» **Problem description**
Report each line of the records where "Tziomalos" occurs.

» **Recorded data**
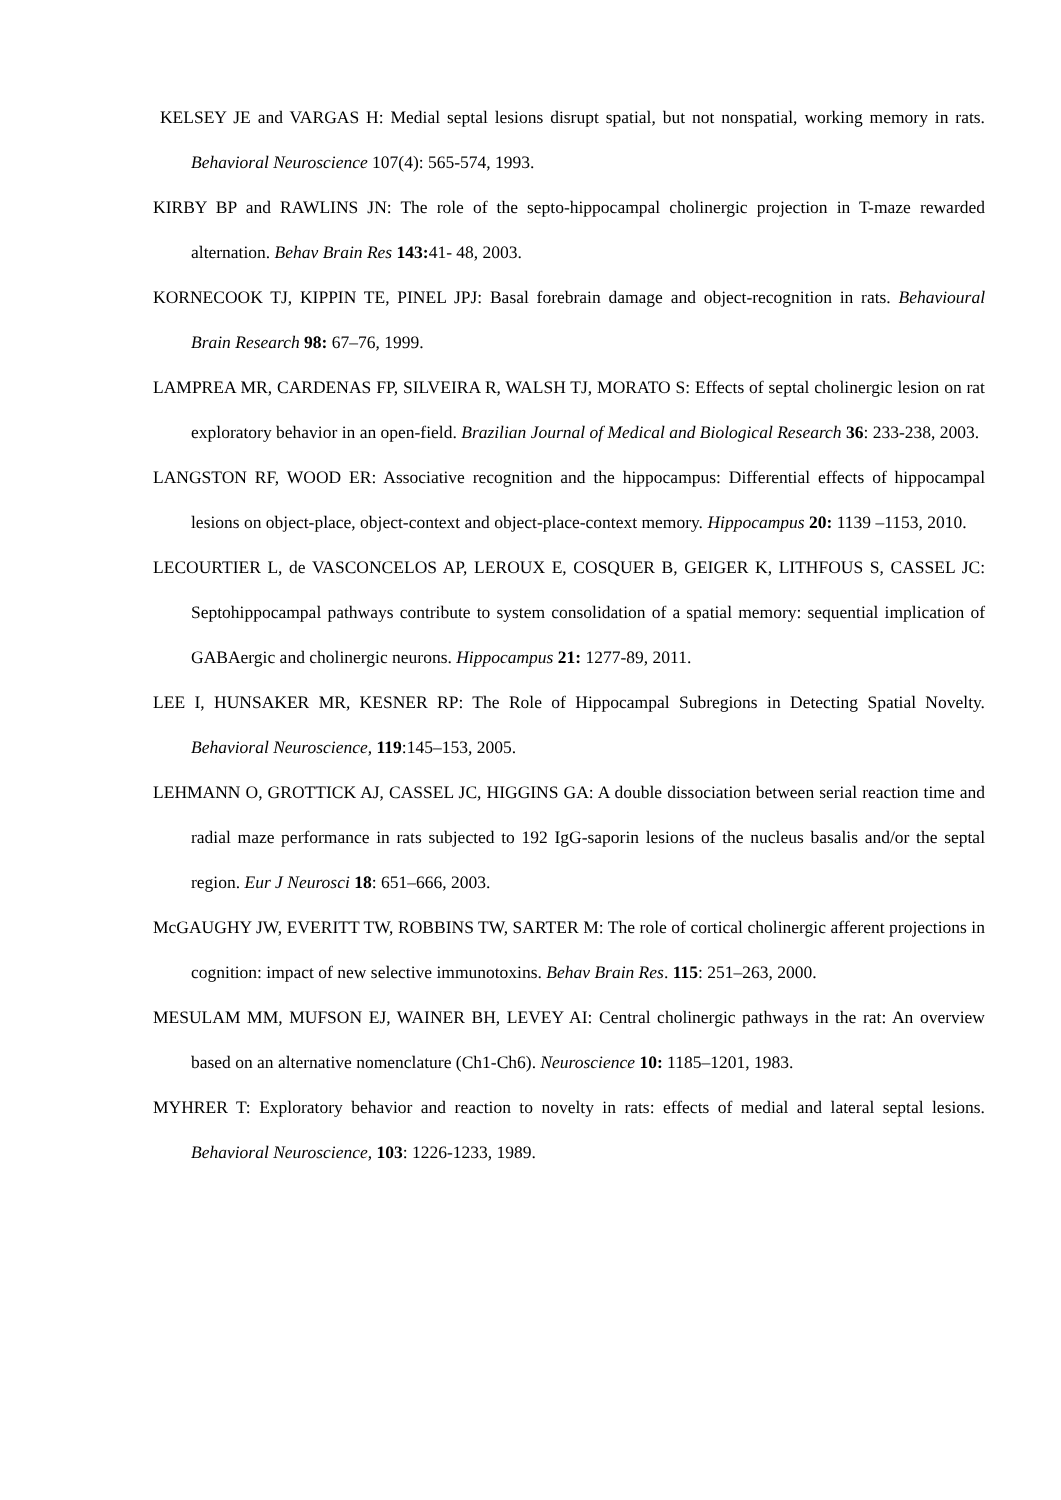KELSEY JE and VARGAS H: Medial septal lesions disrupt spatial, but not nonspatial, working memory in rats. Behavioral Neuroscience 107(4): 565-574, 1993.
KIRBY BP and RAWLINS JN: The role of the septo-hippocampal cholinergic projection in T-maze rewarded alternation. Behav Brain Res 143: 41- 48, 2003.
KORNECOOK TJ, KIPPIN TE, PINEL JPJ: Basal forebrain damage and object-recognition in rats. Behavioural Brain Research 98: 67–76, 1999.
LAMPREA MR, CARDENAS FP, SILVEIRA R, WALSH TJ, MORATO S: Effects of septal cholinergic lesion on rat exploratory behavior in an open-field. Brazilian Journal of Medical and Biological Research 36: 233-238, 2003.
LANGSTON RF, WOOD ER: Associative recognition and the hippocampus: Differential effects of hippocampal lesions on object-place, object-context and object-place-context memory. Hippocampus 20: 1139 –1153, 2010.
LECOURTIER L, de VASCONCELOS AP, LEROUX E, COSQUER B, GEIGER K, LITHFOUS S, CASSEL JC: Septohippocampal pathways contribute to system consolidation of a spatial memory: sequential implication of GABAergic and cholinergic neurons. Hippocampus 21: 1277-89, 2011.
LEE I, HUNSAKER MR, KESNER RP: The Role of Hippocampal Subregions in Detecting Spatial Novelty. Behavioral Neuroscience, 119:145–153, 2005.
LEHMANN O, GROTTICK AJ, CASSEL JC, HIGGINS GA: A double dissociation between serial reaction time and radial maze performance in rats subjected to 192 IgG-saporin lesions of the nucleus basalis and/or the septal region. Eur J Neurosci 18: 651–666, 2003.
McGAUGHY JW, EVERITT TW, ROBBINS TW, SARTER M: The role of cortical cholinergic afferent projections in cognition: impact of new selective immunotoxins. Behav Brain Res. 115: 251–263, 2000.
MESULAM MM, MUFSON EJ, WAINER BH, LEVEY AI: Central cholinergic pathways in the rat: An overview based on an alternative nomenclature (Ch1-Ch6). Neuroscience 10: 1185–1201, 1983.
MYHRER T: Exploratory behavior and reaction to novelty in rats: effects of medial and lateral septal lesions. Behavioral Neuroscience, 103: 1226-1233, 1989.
==
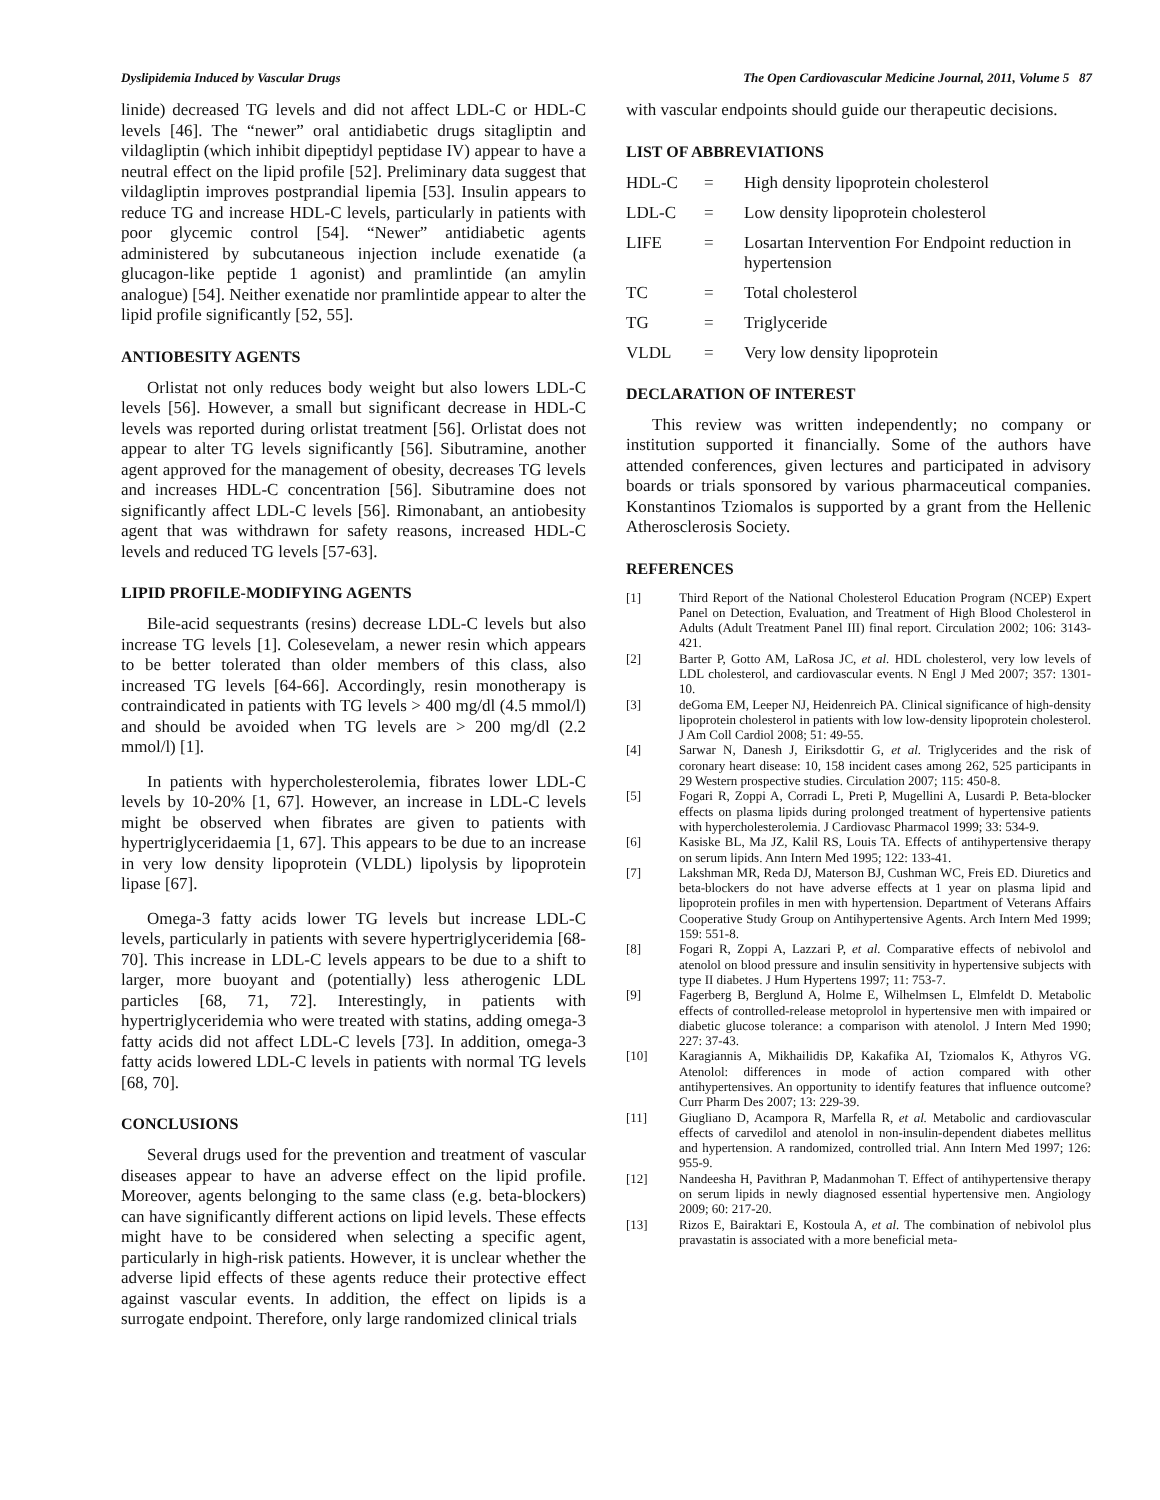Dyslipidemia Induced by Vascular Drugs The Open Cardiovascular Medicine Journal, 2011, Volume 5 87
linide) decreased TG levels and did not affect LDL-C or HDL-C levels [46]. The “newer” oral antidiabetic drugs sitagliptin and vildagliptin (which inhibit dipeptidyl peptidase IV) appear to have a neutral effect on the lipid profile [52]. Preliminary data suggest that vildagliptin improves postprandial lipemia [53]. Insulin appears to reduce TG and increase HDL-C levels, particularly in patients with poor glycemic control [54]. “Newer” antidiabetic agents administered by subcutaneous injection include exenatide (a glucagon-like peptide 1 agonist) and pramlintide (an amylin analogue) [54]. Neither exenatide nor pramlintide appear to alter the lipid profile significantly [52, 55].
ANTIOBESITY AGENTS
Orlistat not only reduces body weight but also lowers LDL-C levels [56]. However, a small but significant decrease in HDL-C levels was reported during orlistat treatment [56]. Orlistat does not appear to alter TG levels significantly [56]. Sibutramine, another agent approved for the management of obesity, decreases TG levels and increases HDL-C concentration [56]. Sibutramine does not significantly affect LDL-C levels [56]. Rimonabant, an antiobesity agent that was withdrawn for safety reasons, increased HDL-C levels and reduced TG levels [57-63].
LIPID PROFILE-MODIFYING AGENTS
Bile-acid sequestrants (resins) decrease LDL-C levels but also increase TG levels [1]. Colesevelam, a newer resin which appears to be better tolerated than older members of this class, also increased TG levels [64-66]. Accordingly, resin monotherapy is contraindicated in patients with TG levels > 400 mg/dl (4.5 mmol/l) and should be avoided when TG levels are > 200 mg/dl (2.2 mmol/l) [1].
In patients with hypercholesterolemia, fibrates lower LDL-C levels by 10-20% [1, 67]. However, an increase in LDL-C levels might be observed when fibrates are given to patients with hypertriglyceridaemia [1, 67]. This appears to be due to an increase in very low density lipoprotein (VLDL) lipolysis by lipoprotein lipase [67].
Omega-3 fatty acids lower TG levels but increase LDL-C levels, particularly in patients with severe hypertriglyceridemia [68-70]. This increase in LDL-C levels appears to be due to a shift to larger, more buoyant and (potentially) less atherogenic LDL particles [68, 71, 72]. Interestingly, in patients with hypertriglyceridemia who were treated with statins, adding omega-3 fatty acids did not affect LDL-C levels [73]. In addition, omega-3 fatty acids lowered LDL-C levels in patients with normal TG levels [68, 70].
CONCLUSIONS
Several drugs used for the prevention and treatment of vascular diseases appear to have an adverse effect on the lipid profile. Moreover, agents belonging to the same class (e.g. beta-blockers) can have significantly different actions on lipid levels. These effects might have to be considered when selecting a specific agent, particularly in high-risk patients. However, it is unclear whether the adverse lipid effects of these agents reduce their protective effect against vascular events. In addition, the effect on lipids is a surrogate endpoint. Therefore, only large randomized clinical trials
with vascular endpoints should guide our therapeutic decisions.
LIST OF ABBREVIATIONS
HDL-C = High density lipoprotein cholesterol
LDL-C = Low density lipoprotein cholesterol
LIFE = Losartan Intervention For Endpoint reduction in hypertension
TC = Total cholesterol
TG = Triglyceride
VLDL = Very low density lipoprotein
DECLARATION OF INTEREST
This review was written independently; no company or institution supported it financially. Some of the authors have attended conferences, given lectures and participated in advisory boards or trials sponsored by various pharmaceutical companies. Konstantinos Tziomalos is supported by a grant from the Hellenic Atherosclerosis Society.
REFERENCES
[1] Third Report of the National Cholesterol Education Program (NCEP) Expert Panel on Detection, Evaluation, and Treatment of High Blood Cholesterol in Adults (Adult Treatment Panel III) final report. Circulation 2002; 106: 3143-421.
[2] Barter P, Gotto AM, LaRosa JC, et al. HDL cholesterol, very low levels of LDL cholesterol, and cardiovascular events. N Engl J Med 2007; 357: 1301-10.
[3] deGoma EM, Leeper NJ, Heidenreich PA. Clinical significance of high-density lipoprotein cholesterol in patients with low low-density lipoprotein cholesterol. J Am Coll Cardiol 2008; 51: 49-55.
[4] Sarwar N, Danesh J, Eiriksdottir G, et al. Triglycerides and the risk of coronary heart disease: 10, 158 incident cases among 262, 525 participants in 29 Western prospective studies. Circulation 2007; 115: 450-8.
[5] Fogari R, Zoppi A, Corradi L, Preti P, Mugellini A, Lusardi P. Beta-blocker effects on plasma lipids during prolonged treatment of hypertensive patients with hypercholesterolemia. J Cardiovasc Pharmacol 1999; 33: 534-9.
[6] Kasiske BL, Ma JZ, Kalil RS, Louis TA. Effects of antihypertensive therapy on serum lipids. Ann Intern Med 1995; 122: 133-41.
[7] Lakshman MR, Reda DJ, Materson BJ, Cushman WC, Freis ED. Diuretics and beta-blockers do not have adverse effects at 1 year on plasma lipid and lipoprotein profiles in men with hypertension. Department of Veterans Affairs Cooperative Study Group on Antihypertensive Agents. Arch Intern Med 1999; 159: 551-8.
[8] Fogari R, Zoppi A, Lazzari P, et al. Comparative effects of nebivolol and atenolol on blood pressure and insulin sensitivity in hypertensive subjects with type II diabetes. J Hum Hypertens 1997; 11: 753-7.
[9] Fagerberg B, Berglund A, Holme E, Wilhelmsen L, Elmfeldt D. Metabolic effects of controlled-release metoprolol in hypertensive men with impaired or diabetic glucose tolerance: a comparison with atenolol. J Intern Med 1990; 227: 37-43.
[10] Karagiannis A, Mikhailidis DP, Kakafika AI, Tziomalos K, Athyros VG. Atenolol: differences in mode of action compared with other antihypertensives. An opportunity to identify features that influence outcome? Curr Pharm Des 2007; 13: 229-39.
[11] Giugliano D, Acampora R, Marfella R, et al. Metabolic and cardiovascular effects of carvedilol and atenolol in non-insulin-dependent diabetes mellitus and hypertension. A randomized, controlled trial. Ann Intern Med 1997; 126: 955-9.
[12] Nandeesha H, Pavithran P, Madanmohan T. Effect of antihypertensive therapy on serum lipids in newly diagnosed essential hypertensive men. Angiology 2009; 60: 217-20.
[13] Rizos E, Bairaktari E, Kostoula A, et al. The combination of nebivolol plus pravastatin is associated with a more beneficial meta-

» **Solution to this task**
This review was written independently; no company or institution supported it financially. Some of the authors have attended conferences, given lectures and participated in advisory boards or trials sponsored by various pharmaceutical companies. Konstantinos Tziomalos is supported by a grant from the Hellenic Atherosclerosis Society.
[10] Karagiannis A, Mikhailidis DP, Kakafika AI, Tziomalos K, Athyros VG. Atenolol: differences in mode of action compared with other antihypertensives. An opportunity to identify features that influence outcome? Curr Pharm Des 2007; 13: 229-39.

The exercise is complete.